AUSZUG —

•••••

Volksbühne: Saisonauftakt mit Paul McCarthy: Meister des Unbehagens
Saisonauftakt mit Künstler: Paul McCarthys Installation „Rebel Dabble Babble“ in der Volksbühne.
Zwei Stunden, so die Empfehlung am Eingang, sei eine gute Aufenthaltszeit in Paul McCarthys Show „Rebel Dabble Babble Berlin“. Der Abend dauert insgesamt viereinhalb Stunden, man kann aber auch schon nach 15 Minuten den Saal verlassen. Entscheiden Sie selbst! Wer in die Volksbühne geht, hat in der Regel Zeit – sogar für Langeweile. Wer McCarthys Vorstellung besucht, um zu sehen, wie eine Ikone der amerikanischen Performancekunst, der sonst in Museen und gut situierten Galerien ausstellt, ein Theaterhaus bespielt, wird nach kurzer Zeit feststellen: Es ist business as usual.
Es geht hier um den Saisonauftakt an der Volksbühne, der ursprünglich Frank Castorfs letzter sein sollte, auch wenn es nun sein vorletzter ist. Nachfolger Chris Dercon tritt 2017 sein Amt als Intendant an.

•••••

VERFÜGBARE DATEN —
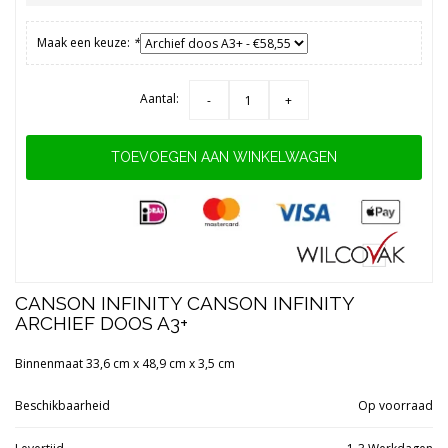
Maak een keuze:
*
Aantal:
-
+
TOEVOEGEN AAN WINKELWAGEN
CANSON INFINITY CANSON INFINITY
ARCHIEF DOOS A3+
Binnenmaat 33,6 cm x 48,9 cm x 3,5 cm
Beschikbaarheid
Op voorraad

•••••

Welche Personen nennt der Auszug über den Saisonauftakt an der Volksbühne mit Namen? Die Einträge werden hier nicht gebraucht.

DEINE ANTWORT —
Paul McCarthy, Frank Castorf, Chris Dercon